> [Problem requirements]
From the material below, copy out each line with the word "right" in it.

> [Study material]

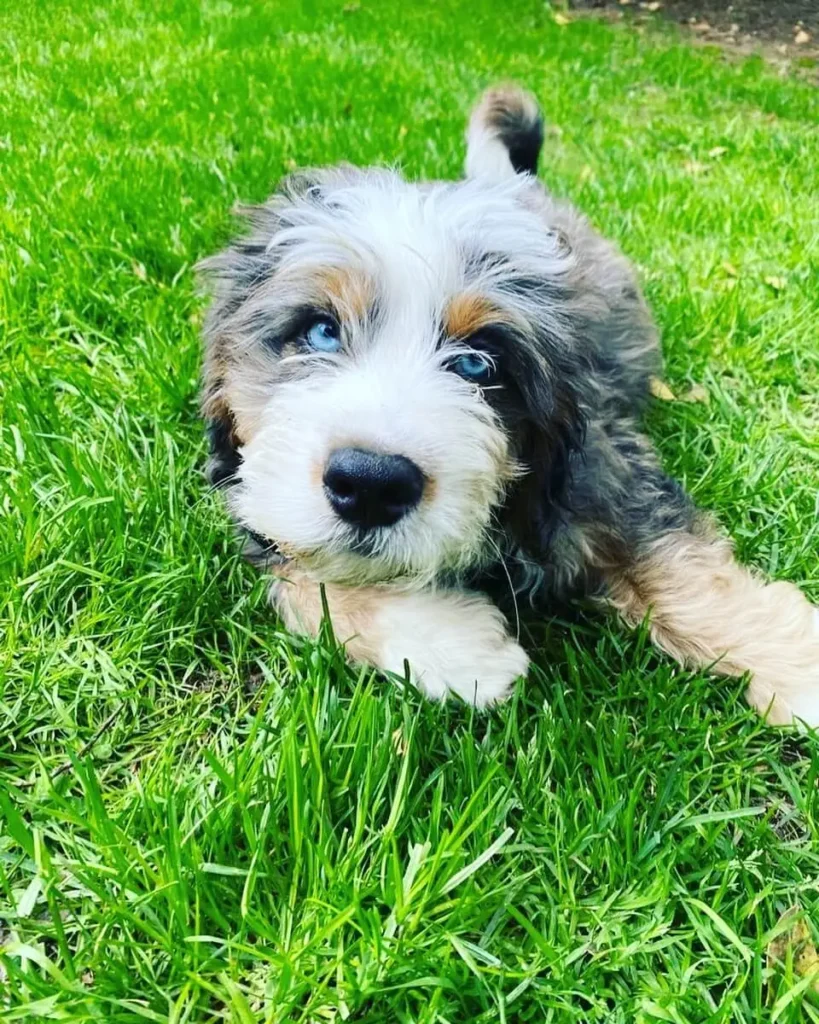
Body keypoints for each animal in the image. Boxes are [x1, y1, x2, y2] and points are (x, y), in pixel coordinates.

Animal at [199, 88, 818, 729]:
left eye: (478, 363)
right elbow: (303, 575)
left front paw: (797, 668)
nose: (370, 483)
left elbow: (686, 571)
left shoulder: (605, 473)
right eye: (320, 331)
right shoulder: (247, 486)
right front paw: (454, 645)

> [Response to the exercise]
right elbow: (303, 575)
right eye: (320, 331)
right shoulder: (247, 486)
right front paw: (454, 645)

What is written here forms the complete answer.